Just a few weeks into his brief career on Capitol Hill, then-Sen. JD Vance wrote an op-ed for The Wall Street Journal, touting then-candidate Donald Trump’s vision. “Trump’s Best Foreign Policy? Not Starting Any Wars,” the headline on the Ohio Republican’s piece read. The subhead added, “He has my support in 2024 because I know he won’t recklessly send Americans to fight overseas.”
Two years later, Vance — ostensibly a skeptic of interventionist foreign policy — is now Trump’s vice president, a role that requires him to defend the White House as the president launches preemptive military strikes in the Middle East. As NBC News reported, his pitch still needs some work.
‘I certainly empathize with Americans who are exhausted after 25 years of foreign entanglements in the Middle East,’ Vance said on ‘Meet the Press.’ ‘I understand the concern, but the difference is that back then, we had dumb presidents, and now we have a president who actually knows how to accomplish America’s national security objectives.’
There are basically two elements to Vance’s pitch. The first is that other American presidents were idiots, but Trump — the former gameshow host who thought it’d be a good idea to inject disinfectants into people to treat Covid — is secretly a brilliant strategic mastermind.

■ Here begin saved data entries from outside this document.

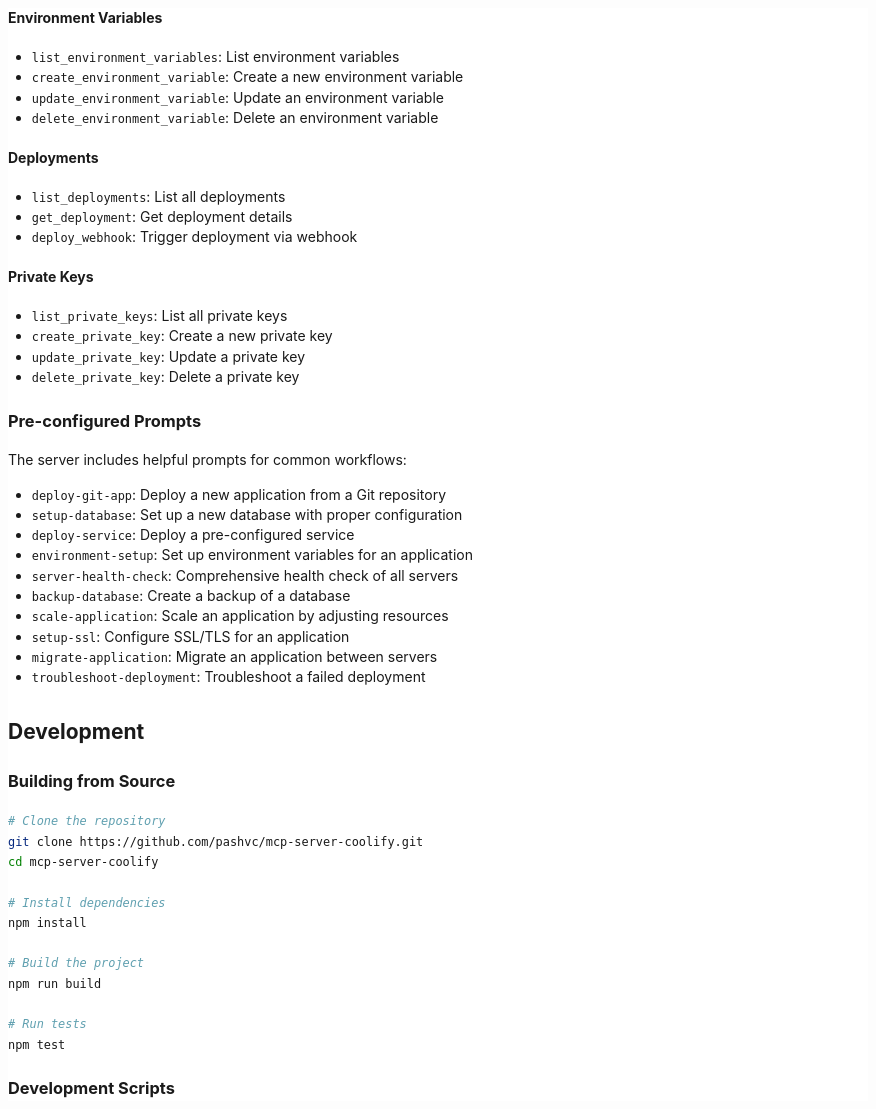 #### Environment Variables
- `list_environment_variables`: List environment variables
- `create_environment_variable`: Create a new environment variable
- `update_environment_variable`: Update an environment variable
- `delete_environment_variable`: Delete an environment variable

#### Deployments
- `list_deployments`: List all deployments
- `get_deployment`: Get deployment details
- `deploy_webhook`: Trigger deployment via webhook

#### Private Keys
- `list_private_keys`: List all private keys
- `create_private_key`: Create a new private key
- `update_private_key`: Update a private key
- `delete_private_key`: Delete a private key

### Pre-configured Prompts

The server includes helpful prompts for common workflows:

- `deploy-git-app`: Deploy a new application from a Git repository
- `setup-database`: Set up a new database with proper configuration
- `deploy-service`: Deploy a pre-configured service
- `environment-setup`: Set up environment variables for an application
- `server-health-check`: Comprehensive health check of all servers
- `backup-database`: Create a backup of a database
- `scale-application`: Scale an application by adjusting resources
- `setup-ssl`: Configure SSL/TLS for an application
- `migrate-application`: Migrate an application between servers
- `troubleshoot-deployment`: Troubleshoot a failed deployment

## Development

### Building from Source

```bash
# Clone the repository
git clone https://github.com/pashvc/mcp-server-coolify.git
cd mcp-server-coolify

# Install dependencies
npm install

# Build the project
npm run build

# Run tests
npm test
```

### Development Scripts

The second can effectively be reduced to, “Trust us.”
Vance: I empathize with Americans who are exhausted after 25 years of foreign entanglements in the Middle East. I understand the concern, but the difference is that back then we had dumb presidents
— Acyn (@acyn.bsky.social) 2025-06-22T14:27:31.879Z
This comes up more than it should. Tariffs are wreaking economic havoc? “Trust us,” the administration says. How is it legal for the president to keep refusing to enforce laws he doesn’t like? “Trust us,” the administration says. Why will the country benefit from slashing Medicaid in order to pay for tax breaks for millionaires and billionaires? “Trust us,” the administration says.

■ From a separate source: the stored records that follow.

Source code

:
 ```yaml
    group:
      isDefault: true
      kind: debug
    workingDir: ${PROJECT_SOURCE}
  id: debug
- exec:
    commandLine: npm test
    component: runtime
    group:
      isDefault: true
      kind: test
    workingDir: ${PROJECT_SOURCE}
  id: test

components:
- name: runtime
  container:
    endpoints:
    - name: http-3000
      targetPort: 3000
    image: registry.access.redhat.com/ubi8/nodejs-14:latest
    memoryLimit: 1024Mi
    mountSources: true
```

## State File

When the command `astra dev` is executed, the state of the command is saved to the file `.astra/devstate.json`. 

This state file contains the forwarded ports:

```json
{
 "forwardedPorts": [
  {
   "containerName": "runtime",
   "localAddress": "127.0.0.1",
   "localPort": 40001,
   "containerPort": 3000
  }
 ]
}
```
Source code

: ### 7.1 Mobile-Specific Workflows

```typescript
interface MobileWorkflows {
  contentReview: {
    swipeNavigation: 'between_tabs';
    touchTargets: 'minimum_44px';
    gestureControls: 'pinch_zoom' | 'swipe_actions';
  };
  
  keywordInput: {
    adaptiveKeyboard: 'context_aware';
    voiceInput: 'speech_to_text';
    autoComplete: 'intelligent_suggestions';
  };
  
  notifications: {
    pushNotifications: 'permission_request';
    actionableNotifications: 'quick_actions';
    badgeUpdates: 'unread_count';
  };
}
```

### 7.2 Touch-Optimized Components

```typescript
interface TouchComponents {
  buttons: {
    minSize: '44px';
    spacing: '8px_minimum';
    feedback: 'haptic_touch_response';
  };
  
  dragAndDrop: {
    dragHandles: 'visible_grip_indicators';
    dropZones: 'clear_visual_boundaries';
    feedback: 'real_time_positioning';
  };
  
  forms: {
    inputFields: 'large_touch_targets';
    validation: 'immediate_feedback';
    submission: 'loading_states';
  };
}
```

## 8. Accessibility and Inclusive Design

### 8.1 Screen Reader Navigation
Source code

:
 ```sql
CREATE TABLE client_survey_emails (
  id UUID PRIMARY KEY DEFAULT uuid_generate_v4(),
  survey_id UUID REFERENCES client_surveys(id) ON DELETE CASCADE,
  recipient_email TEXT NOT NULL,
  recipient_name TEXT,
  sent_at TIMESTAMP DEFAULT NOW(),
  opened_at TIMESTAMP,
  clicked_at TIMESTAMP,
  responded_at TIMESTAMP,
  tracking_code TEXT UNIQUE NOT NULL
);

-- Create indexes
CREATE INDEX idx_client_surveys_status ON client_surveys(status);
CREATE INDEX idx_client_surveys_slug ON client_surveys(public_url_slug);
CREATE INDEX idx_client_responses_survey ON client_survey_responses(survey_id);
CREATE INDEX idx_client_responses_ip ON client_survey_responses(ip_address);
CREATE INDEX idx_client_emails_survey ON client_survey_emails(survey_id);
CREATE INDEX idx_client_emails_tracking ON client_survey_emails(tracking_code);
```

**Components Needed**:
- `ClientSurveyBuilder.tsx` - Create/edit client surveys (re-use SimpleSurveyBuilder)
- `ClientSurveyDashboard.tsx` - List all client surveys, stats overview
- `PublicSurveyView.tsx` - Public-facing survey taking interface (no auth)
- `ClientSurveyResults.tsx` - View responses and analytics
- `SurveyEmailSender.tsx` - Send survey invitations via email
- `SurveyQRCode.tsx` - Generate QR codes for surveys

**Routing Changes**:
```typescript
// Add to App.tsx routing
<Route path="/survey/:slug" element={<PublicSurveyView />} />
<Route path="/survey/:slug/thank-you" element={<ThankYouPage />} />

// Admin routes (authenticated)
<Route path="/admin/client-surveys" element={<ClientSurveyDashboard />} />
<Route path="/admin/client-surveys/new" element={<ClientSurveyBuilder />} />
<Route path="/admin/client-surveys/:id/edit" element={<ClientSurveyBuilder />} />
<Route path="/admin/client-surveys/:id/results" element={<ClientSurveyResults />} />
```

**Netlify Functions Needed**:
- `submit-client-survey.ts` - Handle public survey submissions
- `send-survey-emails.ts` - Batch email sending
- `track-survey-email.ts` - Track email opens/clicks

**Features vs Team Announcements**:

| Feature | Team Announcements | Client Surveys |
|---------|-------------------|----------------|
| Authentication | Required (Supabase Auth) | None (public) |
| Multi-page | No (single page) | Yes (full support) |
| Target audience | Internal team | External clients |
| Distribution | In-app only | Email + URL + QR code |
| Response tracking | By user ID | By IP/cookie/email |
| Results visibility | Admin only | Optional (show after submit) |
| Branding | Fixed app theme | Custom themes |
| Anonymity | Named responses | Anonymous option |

The problem with the appeal as it relates to Iran is that Trump has proven himself to be a prolific liar, undeserving of the benefit of the doubt — a problem that is made worse by the fact that he’s proven to be especially untrustworthy on this issue specifically.

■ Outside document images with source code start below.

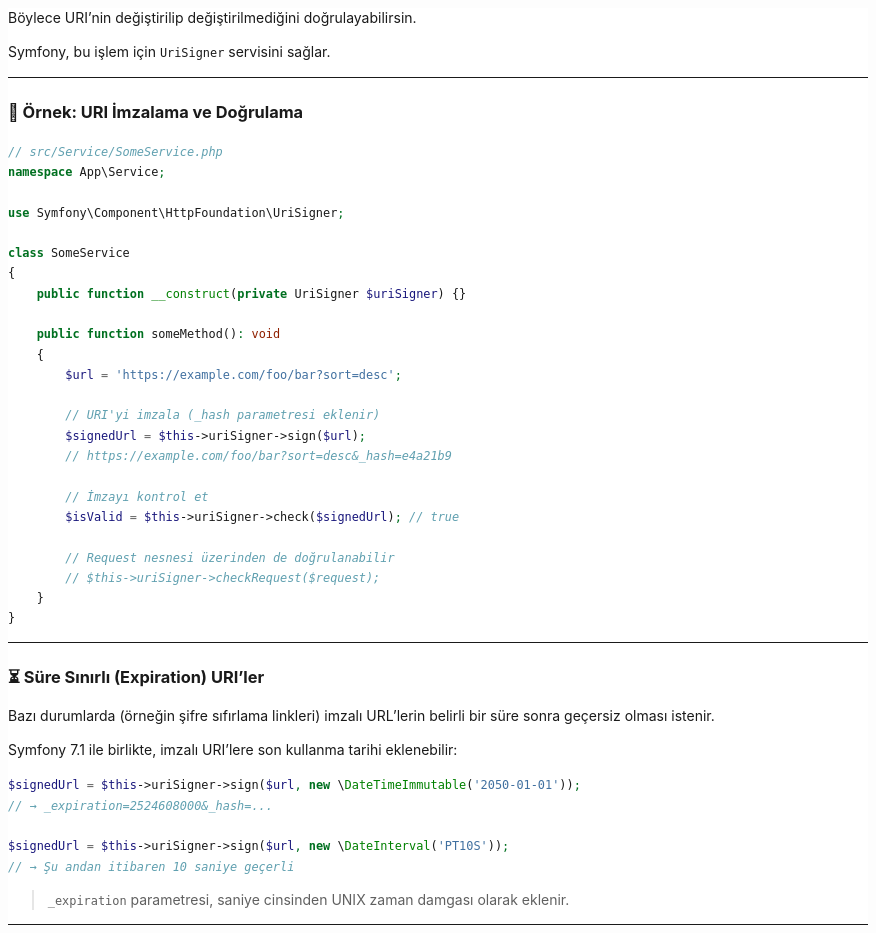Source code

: Böylece URI’nin değiştirilip değiştirilmediğini doğrulayabilirsin.

Symfony, bu işlem için `UriSigner` servisini sağlar.

---

### 🧩 Örnek: URI İmzalama ve Doğrulama

```php
// src/Service/SomeService.php
namespace App\Service;

use Symfony\Component\HttpFoundation\UriSigner;

class SomeService
{
    public function __construct(private UriSigner $uriSigner) {}

    public function someMethod(): void
    {
        $url = 'https://example.com/foo/bar?sort=desc';

        // URI'yi imzala (_hash parametresi eklenir)
        $signedUrl = $this->uriSigner->sign($url);
        // https://example.com/foo/bar?sort=desc&_hash=e4a21b9

        // İmzayı kontrol et
        $isValid = $this->uriSigner->check($signedUrl); // true

        // Request nesnesi üzerinden de doğrulanabilir
        // $this->uriSigner->checkRequest($request);
    }
}
```

---

### ⏳ Süre Sınırlı (Expiration) URI’ler

Bazı durumlarda (örneğin şifre sıfırlama linkleri) imzalı URL’lerin belirli bir süre sonra geçersiz olması istenir.

Symfony 7.1 ile birlikte, imzalı URI’lere son kullanma tarihi eklenebilir:

```php
$signedUrl = $this->uriSigner->sign($url, new \DateTimeImmutable('2050-01-01'));
// → _expiration=2524608000&_hash=...

$signedUrl = $this->uriSigner->sign($url, new \DateInterval('PT10S'));
// → Şu andan itibaren 10 saniye geçerli
```

> `_expiration` parametresi, saniye cinsinden UNIX zaman damgası olarak eklenir.

---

After the president announced the completion of Saturday’s mission in Iran, House Speaker Mike Johnson said in a written statement that the preemptive attack “should serve as a clear reminder to our adversaries and allies that President Trump means what he says.” Soon after, Defense Secretary Pete Hegseth added, “When this president speaks, the world should listen.”
But the chest-thumping was absurd. The idea that Trump “means what he says” is contradicted by the fact that the president said he wanted Iran to come to the table for nuclear talks — and created a two-week window just two days before he approved military strikes in the country he claimed he wanted to negotiate with.
Indeed, in recent months, the White House’s stated policies toward Iran have veered all over the place, swerving wildly between calls for diplomacy and calls to evacuate the country’s largest city. Even after Saturday’s strikes targeting Iranian nuclear sites, the president insisted they were “completely and totally obliterated” — a claim that even members of his own team refused to endorse because it’s completely unsupported, at least for now, by real-world evidence.
To hear Vance tell it, everything will be fine because Trump knows what he’s doing. The follow-up question is obvious: Why in the world would anyone believe this?